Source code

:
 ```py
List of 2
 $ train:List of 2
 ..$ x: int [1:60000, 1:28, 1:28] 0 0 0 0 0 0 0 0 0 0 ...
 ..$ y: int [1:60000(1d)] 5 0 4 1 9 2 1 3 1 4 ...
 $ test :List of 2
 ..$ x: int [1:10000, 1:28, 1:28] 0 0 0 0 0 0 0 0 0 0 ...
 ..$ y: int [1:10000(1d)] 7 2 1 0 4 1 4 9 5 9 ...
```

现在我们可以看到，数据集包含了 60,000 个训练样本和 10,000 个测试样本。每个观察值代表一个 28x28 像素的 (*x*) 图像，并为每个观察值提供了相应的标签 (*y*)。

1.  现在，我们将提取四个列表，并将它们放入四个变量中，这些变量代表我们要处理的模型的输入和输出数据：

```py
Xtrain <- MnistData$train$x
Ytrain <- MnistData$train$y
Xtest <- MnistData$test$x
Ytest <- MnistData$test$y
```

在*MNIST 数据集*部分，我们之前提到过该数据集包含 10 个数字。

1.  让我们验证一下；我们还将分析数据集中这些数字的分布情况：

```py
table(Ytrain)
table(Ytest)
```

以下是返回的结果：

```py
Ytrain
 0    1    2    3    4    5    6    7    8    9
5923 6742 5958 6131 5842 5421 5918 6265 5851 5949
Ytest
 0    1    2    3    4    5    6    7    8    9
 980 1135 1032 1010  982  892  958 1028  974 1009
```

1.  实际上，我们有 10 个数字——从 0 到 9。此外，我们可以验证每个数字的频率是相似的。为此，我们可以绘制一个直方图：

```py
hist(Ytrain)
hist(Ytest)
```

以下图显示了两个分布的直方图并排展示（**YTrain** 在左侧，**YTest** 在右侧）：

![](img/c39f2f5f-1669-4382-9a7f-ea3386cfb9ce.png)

[ASSIGNMENT] When a line in the material above contains the word "MnistData", copy that line out.

[RESULT]
Xtrain <- MnistData$train$x
Ytrain <- MnistData$train$y
Xtest <- MnistData$test$x
Ytest <- MnistData$test$y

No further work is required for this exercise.